Retype the lines below, from the beginning through the line that contains "W dzisiejszych czasach", inclusive. Omit the pictures from your answer.

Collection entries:
—————

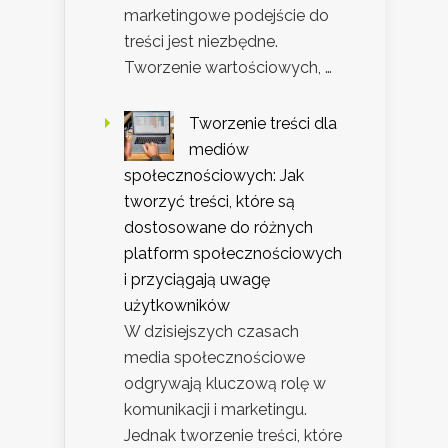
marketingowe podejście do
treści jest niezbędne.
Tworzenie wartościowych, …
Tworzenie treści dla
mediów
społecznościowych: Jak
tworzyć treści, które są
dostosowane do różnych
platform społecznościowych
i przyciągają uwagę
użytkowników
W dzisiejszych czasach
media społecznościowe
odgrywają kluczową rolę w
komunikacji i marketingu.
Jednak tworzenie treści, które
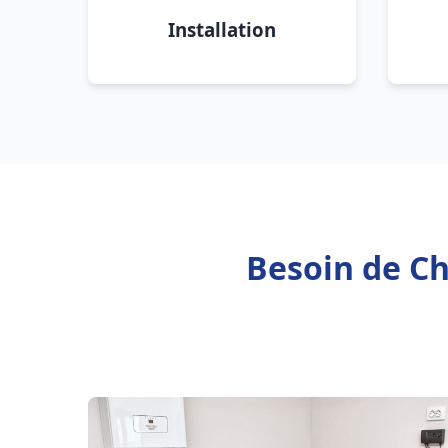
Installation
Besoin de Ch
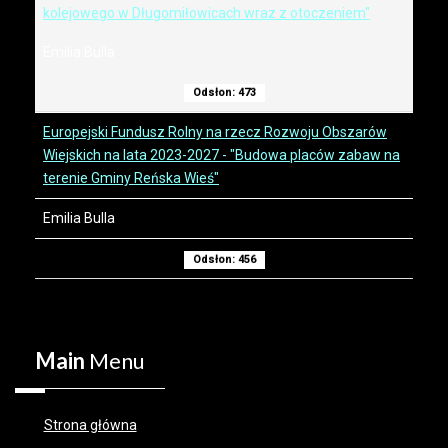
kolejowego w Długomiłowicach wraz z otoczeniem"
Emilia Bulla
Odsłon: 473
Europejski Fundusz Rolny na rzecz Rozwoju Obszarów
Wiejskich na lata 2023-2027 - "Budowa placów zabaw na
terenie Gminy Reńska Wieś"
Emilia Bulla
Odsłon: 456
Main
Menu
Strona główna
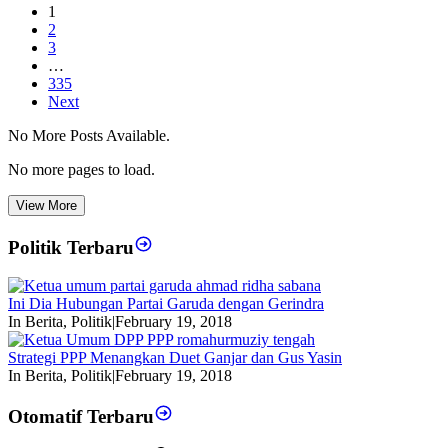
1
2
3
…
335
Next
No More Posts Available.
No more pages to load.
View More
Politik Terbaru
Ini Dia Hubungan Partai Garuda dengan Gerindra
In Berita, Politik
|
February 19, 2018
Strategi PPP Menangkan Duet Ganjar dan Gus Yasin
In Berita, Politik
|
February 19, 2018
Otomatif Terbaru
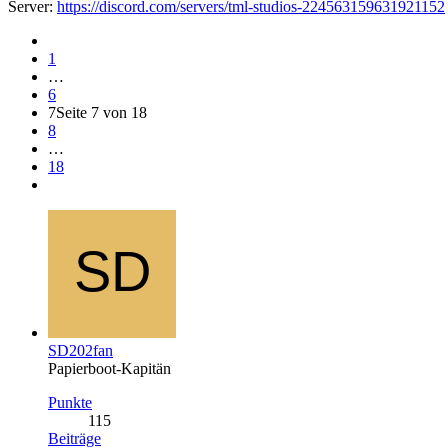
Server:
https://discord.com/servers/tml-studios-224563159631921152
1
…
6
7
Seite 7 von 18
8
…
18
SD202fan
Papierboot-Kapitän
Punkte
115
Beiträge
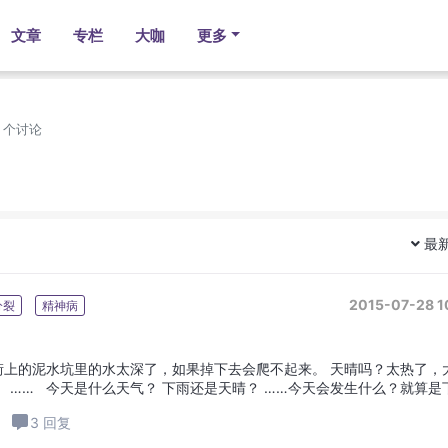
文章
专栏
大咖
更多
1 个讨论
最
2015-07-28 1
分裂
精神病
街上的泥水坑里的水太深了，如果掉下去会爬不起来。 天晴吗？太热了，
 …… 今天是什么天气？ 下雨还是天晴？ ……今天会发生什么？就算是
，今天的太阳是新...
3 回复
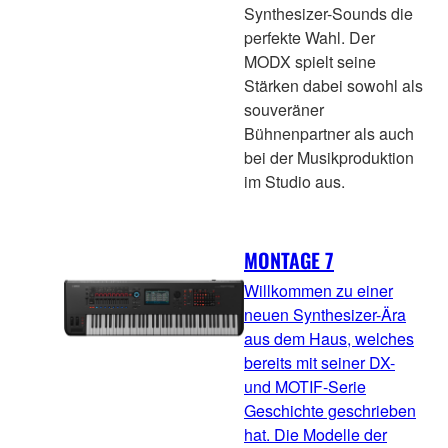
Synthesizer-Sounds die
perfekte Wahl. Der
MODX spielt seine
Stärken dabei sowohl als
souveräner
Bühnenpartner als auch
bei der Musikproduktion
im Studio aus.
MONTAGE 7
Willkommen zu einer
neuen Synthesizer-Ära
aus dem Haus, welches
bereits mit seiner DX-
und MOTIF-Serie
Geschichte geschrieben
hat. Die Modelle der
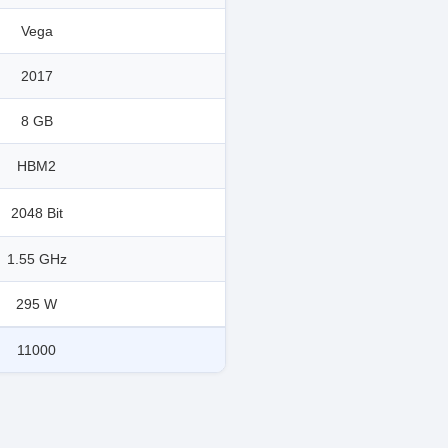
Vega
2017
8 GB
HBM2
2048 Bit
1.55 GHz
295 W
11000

—————

**WRITTEN RESPONSE**:
marketingowe podejście do
treści jest niezbędne.
Tworzenie wartościowych, …
Tworzenie treści dla
mediów
społecznościowych: Jak
tworzyć treści, które są
dostosowane do różnych
platform społecznościowych
i przyciągają uwagę
użytkowników
W dzisiejszych czasach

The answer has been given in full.